Summary and Analysis

This article promoting medication-assisted treatment in prisons includes a statement from a U.S. Attorney’s office in New Jersey that medications used in MAT programs are “the standard of care for treating Opioid Use Disorder, as it is far superior and more efficacious than other possible treatments.” But is this as true and as much of a consensus as this U.S. Attorney’s office gives one to believe?

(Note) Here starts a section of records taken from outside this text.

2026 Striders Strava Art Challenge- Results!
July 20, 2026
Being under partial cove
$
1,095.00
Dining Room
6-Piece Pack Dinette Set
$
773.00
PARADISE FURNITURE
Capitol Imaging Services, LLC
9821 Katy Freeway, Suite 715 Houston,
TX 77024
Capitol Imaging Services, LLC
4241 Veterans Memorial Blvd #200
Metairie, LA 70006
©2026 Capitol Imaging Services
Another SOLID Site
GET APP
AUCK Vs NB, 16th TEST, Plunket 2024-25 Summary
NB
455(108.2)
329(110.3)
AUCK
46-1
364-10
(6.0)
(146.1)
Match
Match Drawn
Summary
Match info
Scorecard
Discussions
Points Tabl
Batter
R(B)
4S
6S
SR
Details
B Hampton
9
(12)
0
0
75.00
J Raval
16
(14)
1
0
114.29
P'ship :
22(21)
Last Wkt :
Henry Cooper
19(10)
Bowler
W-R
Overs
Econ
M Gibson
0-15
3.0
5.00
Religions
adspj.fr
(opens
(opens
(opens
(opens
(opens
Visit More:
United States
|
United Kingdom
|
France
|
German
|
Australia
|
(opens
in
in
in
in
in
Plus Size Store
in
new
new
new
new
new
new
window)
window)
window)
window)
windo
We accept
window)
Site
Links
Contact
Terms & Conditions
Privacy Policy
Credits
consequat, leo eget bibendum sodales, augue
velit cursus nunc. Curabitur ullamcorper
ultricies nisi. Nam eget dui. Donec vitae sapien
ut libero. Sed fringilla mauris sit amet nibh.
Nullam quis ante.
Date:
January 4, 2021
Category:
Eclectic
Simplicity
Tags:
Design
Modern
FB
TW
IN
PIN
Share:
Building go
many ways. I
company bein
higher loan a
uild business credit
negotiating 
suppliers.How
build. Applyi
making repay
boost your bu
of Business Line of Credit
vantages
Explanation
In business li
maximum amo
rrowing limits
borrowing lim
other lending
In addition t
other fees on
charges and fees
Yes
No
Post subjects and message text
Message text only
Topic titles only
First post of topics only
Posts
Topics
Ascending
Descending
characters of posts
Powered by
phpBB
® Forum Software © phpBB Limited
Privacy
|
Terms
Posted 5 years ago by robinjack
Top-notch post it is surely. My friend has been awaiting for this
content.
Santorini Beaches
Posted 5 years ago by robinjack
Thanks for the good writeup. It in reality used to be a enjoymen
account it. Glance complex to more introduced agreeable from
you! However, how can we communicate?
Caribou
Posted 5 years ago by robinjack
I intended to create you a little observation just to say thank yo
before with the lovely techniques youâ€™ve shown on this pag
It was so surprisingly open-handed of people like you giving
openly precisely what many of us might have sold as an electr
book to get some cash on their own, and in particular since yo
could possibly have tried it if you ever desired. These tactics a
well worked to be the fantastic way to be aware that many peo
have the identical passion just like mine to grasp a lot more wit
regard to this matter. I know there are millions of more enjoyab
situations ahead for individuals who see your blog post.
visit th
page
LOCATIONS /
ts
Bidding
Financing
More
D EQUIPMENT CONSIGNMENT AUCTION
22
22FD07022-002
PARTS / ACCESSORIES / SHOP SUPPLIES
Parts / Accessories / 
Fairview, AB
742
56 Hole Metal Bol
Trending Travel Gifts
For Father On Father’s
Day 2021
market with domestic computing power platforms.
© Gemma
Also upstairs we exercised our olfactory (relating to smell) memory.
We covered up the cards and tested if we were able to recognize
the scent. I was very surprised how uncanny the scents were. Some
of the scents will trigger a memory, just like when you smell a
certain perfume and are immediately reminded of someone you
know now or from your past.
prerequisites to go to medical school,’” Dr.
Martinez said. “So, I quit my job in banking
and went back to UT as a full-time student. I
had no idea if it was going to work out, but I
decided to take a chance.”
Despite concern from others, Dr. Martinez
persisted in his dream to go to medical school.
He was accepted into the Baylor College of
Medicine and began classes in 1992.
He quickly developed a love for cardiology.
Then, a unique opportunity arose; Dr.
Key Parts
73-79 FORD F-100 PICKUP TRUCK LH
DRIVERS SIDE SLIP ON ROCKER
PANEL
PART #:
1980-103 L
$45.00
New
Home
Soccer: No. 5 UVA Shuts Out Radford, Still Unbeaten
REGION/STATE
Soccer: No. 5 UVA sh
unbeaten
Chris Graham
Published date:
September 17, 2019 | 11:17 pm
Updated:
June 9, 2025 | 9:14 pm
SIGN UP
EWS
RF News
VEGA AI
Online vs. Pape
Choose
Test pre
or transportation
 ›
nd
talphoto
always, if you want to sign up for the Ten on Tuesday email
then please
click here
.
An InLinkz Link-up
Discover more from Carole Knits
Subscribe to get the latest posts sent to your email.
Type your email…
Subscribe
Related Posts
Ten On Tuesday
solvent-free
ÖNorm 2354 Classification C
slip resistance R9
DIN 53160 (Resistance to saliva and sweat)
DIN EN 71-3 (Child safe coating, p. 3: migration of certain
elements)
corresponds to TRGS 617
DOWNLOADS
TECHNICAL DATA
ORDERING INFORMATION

In a publication titled Treating Drug Problems: Volume 2, a research team made this observation about what makes in-prison rehabilitation programs effective:

  1. A competent and committed staff
  2. The support of correctional authorities
  3. Adequate resources
  4. A comprehensive, intensive course of therapy aimed at affecting the lifestyle of clients beyond their substance abuse problem
  5. Continuity of care after inmates are paroled.

They then add, “In the absence of any of these features, it would be difficult to expect a drug treatment program to substantially reduce recidivism.”

This research paper echoes the policies of the Substance Abuse and Mental Health Services Administration and the National Institute on Drug Abuse. These two agencies have both published the guide Principles of Drug Addiction Treatment on their websites. This guide includes these principles:

  • No single treatment is appropriate for everyone.
  • Effective treatment attends to multiple needs of the individual, not just his or her drug abuse.

If our only offerings to incarcerated citizens are medications that go no further than alleviating cravings, is it possible we are short-changing them?

Excerpted from The Marshall Project

In 2018, Congress passed the First Step Act, a wide-ranging prison reform legislation that, among other things, required the federal prison system to expand access to medications for people addicted to opioids. Amid a historic spike in overdoses, both inside prisons and jails and in the country at large, the idea was to save lives: These medications reduce drug use and protect against overdose, and the weeks just after release are a particularly vulnerable time for formerly incarcerated people.